So, you can choose the correct variant only based on the context: in «мои́ у́тки» /mɐʹi ʹutkʲɪ/, it's «у́тки»; in «мое́й у́тке» /mɐʹjej ʹutkʲɪ/, it's «у́тке».
Actually, maybe they are distinguished after all. Here's what Wikipedia says:
Across certain word-final inflections, the reductions do not completely apply. For example, after soft or unpaired consonants, unstressed /a/, /e/ and /i/ of a final syllable may be distinguished from each other. For example, жи́тели (listen) [ˈʐɨtʲɪlʲɪ] ('habitants') contrasts with both (о) жи́теле (listen) [(o) ˈʐɨtʲɪlʲɛ] ('[about] a habitant') and жи́теля (listen) [ˈʐɨtʲɪlʲə] ('of a habitant').

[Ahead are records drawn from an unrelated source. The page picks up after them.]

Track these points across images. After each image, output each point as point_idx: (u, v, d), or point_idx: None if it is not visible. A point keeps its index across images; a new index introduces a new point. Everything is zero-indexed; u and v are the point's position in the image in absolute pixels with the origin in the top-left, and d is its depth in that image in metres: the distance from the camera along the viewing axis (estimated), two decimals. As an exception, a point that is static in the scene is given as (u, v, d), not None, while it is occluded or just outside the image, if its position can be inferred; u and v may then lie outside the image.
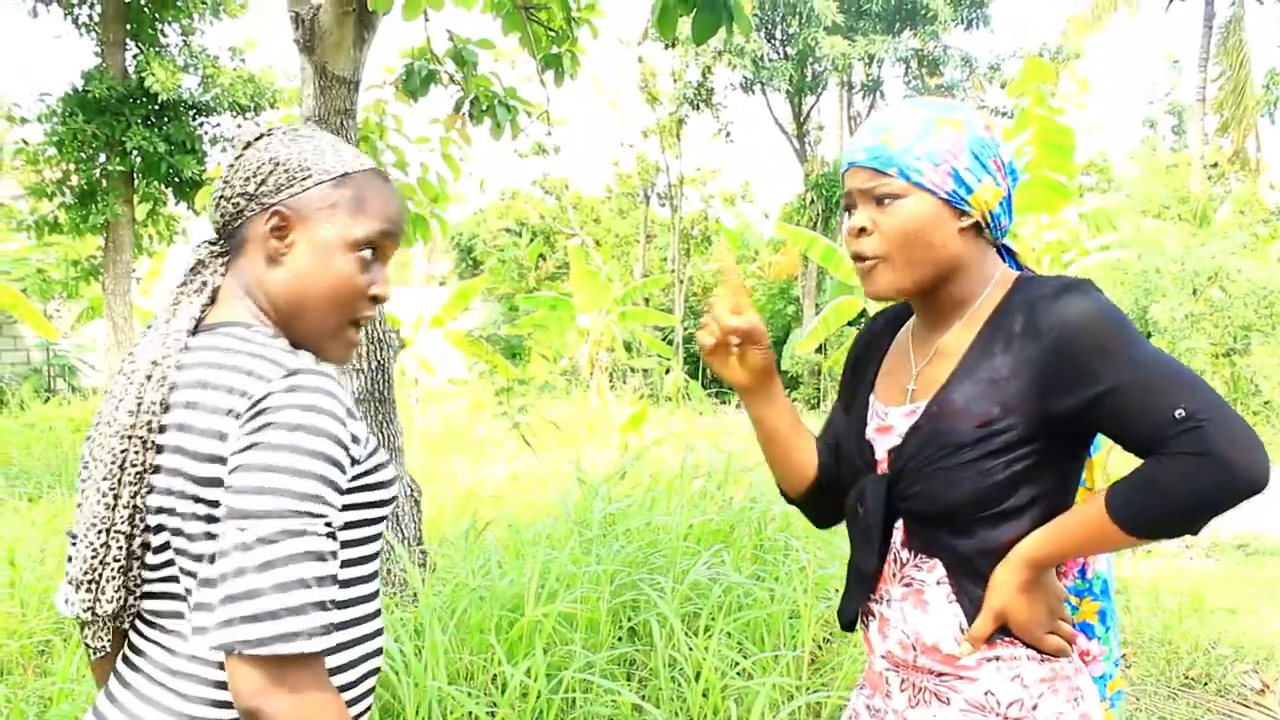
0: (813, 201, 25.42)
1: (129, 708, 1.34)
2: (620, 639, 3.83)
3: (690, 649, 3.62)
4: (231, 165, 1.46)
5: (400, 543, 4.56)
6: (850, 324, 16.30)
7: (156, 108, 11.18)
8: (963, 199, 1.59)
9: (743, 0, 4.00)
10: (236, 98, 11.59)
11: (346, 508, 1.34)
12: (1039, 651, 1.55)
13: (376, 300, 1.48)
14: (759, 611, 3.84)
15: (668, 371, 19.42)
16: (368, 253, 1.45)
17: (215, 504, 1.25)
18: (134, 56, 11.39)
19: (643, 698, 3.38)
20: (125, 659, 1.40)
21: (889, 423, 1.69)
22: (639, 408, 9.92)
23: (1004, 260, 1.73)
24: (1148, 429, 1.39)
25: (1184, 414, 1.35)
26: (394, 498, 1.46)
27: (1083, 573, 1.74)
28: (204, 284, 1.44)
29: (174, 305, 1.41)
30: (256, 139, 1.47)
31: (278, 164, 1.43)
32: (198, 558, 1.28)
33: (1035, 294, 1.54)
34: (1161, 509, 1.39)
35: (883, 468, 1.68)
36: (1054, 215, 9.09)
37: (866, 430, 1.74)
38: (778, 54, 24.94)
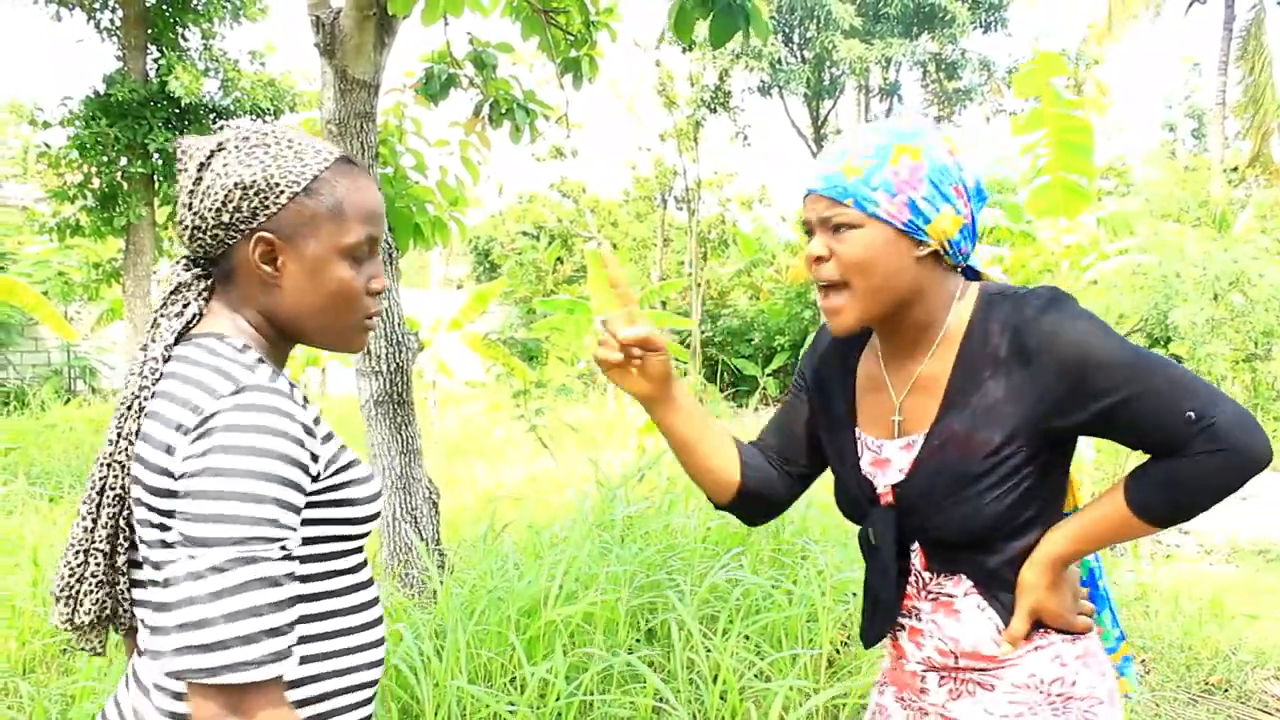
0: (830, 205, 25.29)
1: (133, 699, 1.42)
2: (639, 640, 3.84)
3: (709, 651, 3.63)
4: (191, 190, 1.41)
5: (420, 543, 4.58)
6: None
7: (178, 111, 11.24)
8: (919, 229, 1.58)
9: (760, 4, 4.01)
10: (257, 101, 11.66)
11: (310, 523, 1.34)
12: (1070, 633, 1.63)
13: (376, 293, 1.49)
14: (777, 614, 3.84)
15: (684, 375, 19.41)
16: (359, 252, 1.45)
17: (168, 514, 1.28)
18: (155, 60, 11.46)
19: (661, 700, 3.39)
20: (137, 649, 1.46)
21: (884, 456, 1.70)
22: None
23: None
24: (1162, 434, 1.46)
25: (1194, 415, 1.43)
26: (374, 514, 1.45)
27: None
28: (185, 306, 1.43)
29: (153, 329, 1.43)
30: (209, 158, 1.41)
31: (245, 187, 1.38)
32: (157, 566, 1.32)
33: (1015, 315, 1.56)
34: (1185, 501, 1.48)
35: (886, 499, 1.69)
36: (1072, 219, 9.03)
37: (861, 464, 1.74)
38: (795, 57, 24.91)
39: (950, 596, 1.65)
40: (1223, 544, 8.00)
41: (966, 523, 1.57)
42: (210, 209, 1.39)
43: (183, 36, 11.74)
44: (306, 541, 1.35)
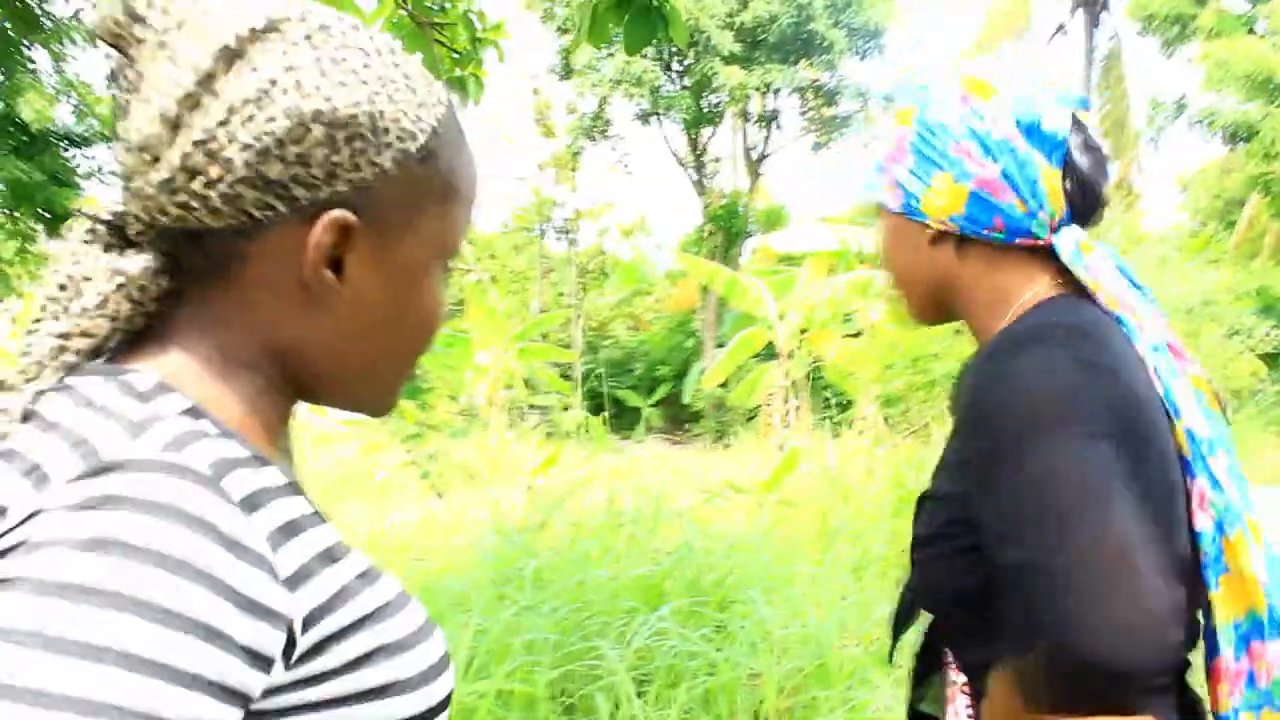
0: (711, 233, 25.38)
1: None
2: (562, 718, 3.42)
3: (642, 725, 3.24)
4: (196, 103, 0.73)
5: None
6: (755, 357, 16.10)
7: (27, 139, 10.52)
8: (915, 209, 1.28)
9: (678, 7, 3.69)
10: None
11: None
12: None
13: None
14: (715, 678, 3.46)
15: (567, 409, 19.11)
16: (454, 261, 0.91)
17: None
18: (-1, 83, 10.73)
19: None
20: None
21: None
22: (550, 450, 9.56)
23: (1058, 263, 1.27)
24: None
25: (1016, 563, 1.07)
26: (442, 702, 0.79)
27: (1252, 682, 1.29)
28: (104, 316, 0.76)
29: (27, 349, 0.78)
30: (246, 43, 0.74)
31: (333, 123, 0.75)
32: None
33: (989, 346, 1.22)
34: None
35: None
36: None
37: None
38: (675, 84, 24.90)
39: (953, 684, 1.27)
40: None
41: (923, 585, 1.26)
42: (250, 146, 0.73)
43: (29, 59, 11.00)
44: None
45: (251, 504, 0.68)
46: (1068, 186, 1.23)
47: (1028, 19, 24.07)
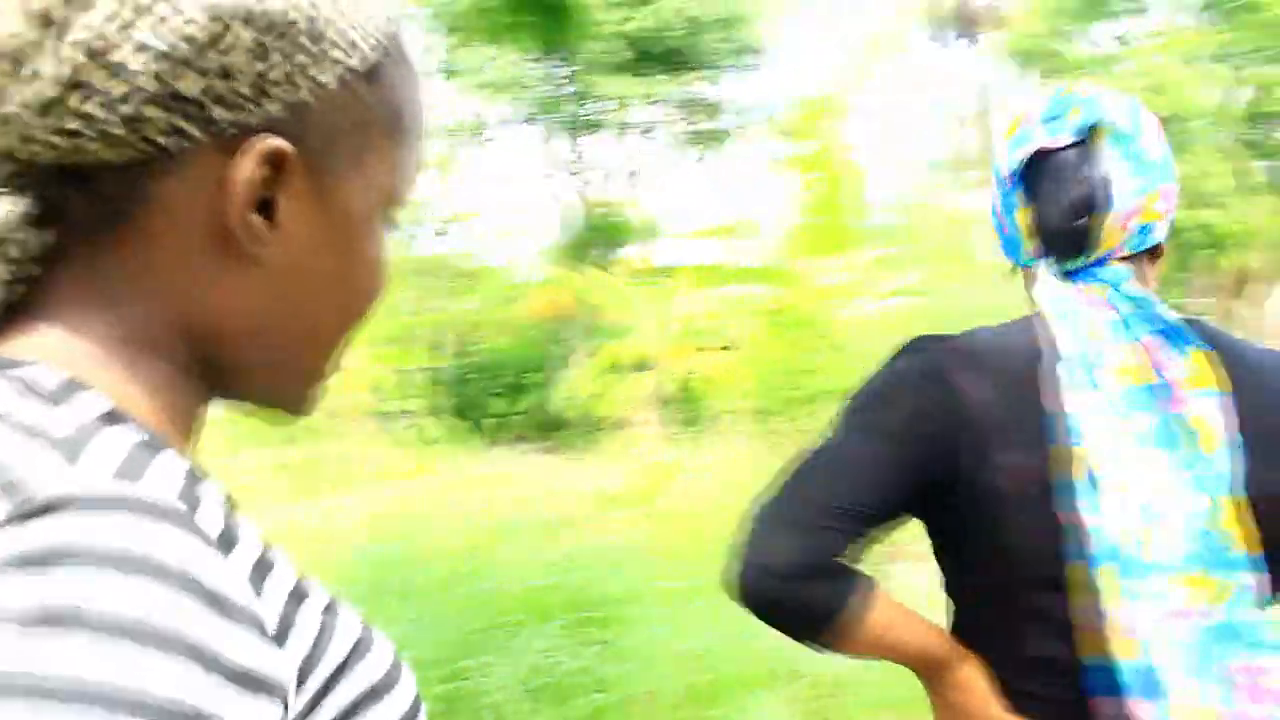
0: (586, 242, 25.35)
1: None
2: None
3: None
4: None
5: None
6: (626, 367, 16.09)
7: None
8: None
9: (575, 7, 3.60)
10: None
11: None
12: None
13: None
14: (604, 695, 3.36)
15: (433, 414, 18.83)
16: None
17: None
18: None
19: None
20: None
21: None
22: (415, 456, 9.37)
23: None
24: None
25: None
26: None
27: None
28: None
29: None
30: None
31: (264, 25, 0.58)
32: None
33: None
34: None
35: None
36: (844, 258, 9.17)
37: None
38: (556, 90, 24.81)
39: None
40: None
41: None
42: (156, 52, 0.56)
43: None
44: None
45: (227, 541, 0.53)
46: (1029, 221, 1.30)
47: (905, 46, 24.72)
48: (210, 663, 0.45)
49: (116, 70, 0.55)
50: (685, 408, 14.11)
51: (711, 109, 24.46)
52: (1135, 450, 1.16)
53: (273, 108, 0.60)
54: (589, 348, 23.72)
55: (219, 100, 0.58)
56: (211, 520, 0.53)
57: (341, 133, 0.64)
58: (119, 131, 0.56)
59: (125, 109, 0.56)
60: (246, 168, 0.59)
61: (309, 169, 0.63)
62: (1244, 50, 14.63)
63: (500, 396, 25.28)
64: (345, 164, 0.65)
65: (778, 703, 3.33)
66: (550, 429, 24.69)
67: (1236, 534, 1.12)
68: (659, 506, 7.34)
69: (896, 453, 1.25)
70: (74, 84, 0.55)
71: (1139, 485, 1.14)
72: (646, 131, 26.26)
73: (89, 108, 0.55)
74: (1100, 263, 1.26)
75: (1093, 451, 1.14)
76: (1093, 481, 1.14)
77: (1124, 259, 1.27)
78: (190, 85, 0.57)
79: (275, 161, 0.60)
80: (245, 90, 0.58)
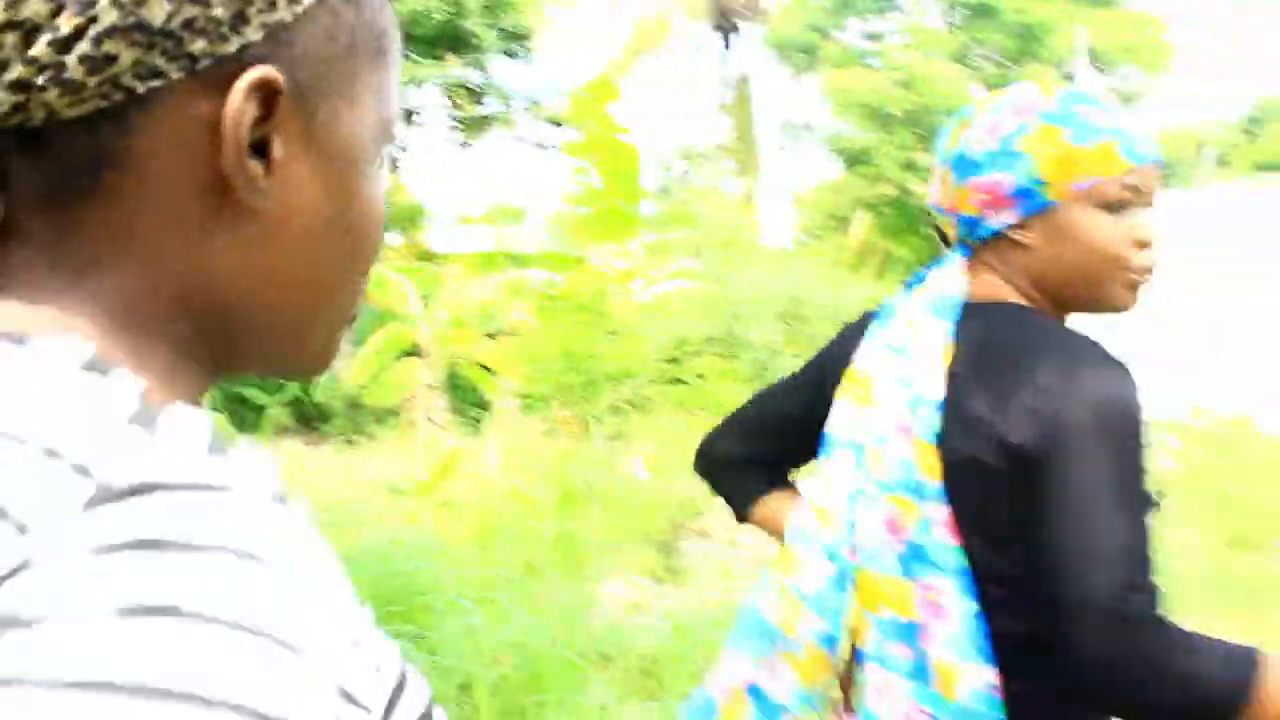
0: (349, 227, 24.67)
1: None
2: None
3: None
4: None
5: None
6: (398, 355, 15.70)
7: None
8: None
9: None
10: None
11: None
12: None
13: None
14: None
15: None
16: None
17: None
18: None
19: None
20: None
21: None
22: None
23: None
24: None
25: None
26: None
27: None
28: None
29: None
30: None
31: None
32: None
33: None
34: None
35: None
36: (621, 243, 9.22)
37: None
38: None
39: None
40: None
41: None
42: None
43: None
44: None
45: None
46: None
47: (668, 36, 25.18)
48: (322, 664, 0.41)
49: (73, 2, 0.45)
50: (464, 395, 13.90)
51: (479, 94, 24.18)
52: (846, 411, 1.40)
53: (253, 34, 0.50)
54: (356, 335, 23.03)
55: (194, 29, 0.48)
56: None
57: (327, 60, 0.55)
58: (81, 78, 0.46)
59: (86, 48, 0.46)
60: (239, 105, 0.50)
61: (299, 104, 0.54)
62: (984, 50, 15.67)
63: (258, 386, 24.21)
64: (336, 96, 0.56)
65: (599, 685, 3.33)
66: (313, 419, 23.87)
67: (930, 469, 1.25)
68: (445, 495, 7.20)
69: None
70: (23, 25, 0.45)
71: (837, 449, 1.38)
72: (412, 116, 25.73)
73: (36, 50, 0.45)
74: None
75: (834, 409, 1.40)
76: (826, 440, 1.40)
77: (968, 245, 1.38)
78: (157, 11, 0.47)
79: (266, 96, 0.51)
80: (221, 15, 0.49)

So, probably I wasn't correct after all.
However, the wording 'may be distinguished' suggests that they are not always distinguished.
Perhaps we're both correct, and it's possible to pronounce утки/утки with and without the disctinction. However, I don't think the course's audio reflects this distinction.
This one is also interesting:
The merger of unstressed /e/ and /i/ in particular is less universal than that of unstressed /o/ and /a/; for example, speakers near the border with Belarus have the latter but not the former merger, distinguishing between лиса́ ('fox') and леса́ ('forests'), прожива́ть ('to reside') and прожева́ть ('to chew'), etc. The distinction between unstressed /e/ and /i/ is codified in some pronunciation dictionaries (Avanesov (1985:663), Zarva (1993:15))
мои утки. my ducks (plural)
моя утка. my duck (singular feminine)
мой гусь. my goose (singular masculine)
моё животное. my animal (singular neuter)
These are only in the nominative case here, to keep it basic. The genitive case, for example, would be моих, моей, моего, моего, respectively.